LONDON (Reuters) – OPEC and its allies meet on Monday to debate how much oil to release into the red hot market, where supply disruptions and recovering demand from the coronavirus pandemic have pushed oil above $80 per barrel.

The oil price rally to a three-year high is exacerbated by an even bigger increase in gas prices, which have spiked 300% and have come to trade close to an equivalent of $200 per barrel due to supply shortages and low production of other fuels.

The Organization of the Petroleum Exporting Countries and allies led by Russia, known as OPEC+, agreed in July to boost output by 400,000 barrels per day every month until at least April 2022 to phase out 5.8 million bpd of existing cuts.

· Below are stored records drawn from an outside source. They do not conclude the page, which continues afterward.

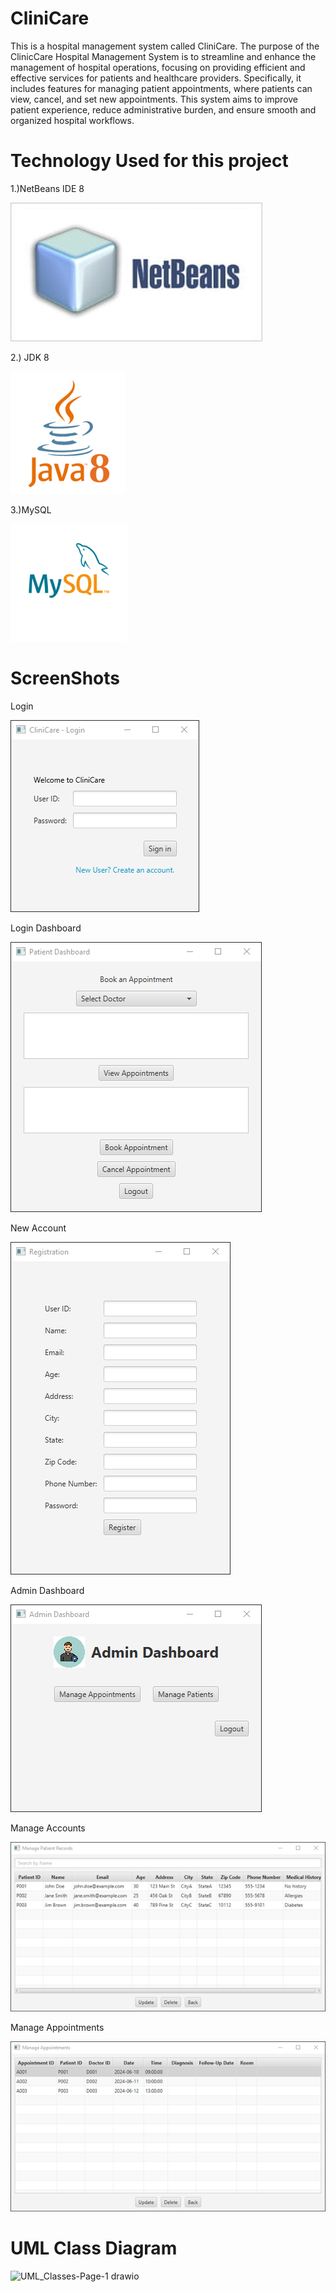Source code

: # CliniCare
This is a hospital management system called CliniCare. The purpose of the ClinicCare Hospital Management System is to streamline and enhance the management of hospital operations, focusing on providing efficient and effective services for patients and healthcare providers. Specifically, it includes features for managing patient appointments, where patients can view, cancel, and set new appointments. This system aims to improve patient experience, reduce administrative burden, and ensure smooth and organized hospital workflows.

# Technology Used for this project

1.)NetBeans IDE 8

![](images/Netbeans.png)

2.) JDK 8

![](images/Java8.png)

3.)MySQL

![](images/MySQL.png)

# ScreenShots

Login

![](images/login.png)

Login Dashboard

![](images/patientDashboard.png)

New Account

![](images/Registration.png)

Admin Dashboard

![](images/AdminDashboard.png)

Manage Accounts

![](images/patientrecord.png)

Manage Appointments

![](images/manageappointments.png)


# UML Class Diagram

![UML_Classes-Page-1 drawio](https://github.com/jrendon02/CliniCare/assets/161375283/860ffe47-2892-4ece-86f0-35f1b23ef8ed)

Four OPEC+ sources told Reuters last week producers were considering adding more than that deal envisaged, but none gave details on how much more, or when supply would increase.

The nearest month any increase could occur is November since OPEC+’s last meeting decided the October volumes.

Rising oil, gas, coal and power prices are feeding inflationary pressures worldwide and slowing the recovery.

A senior aide to U.S. President Joe Biden met Saudi Crown Prince Mohammed bin Salman in Saudi Arabia last week to discuss the war in Yemen but said oil was also “of concern”.

Russian oil and gas condensate output rose to 10.72 million bpd in September, the highest level since the 11.34 million bpd pumped in April 2020, data showed on Saturday.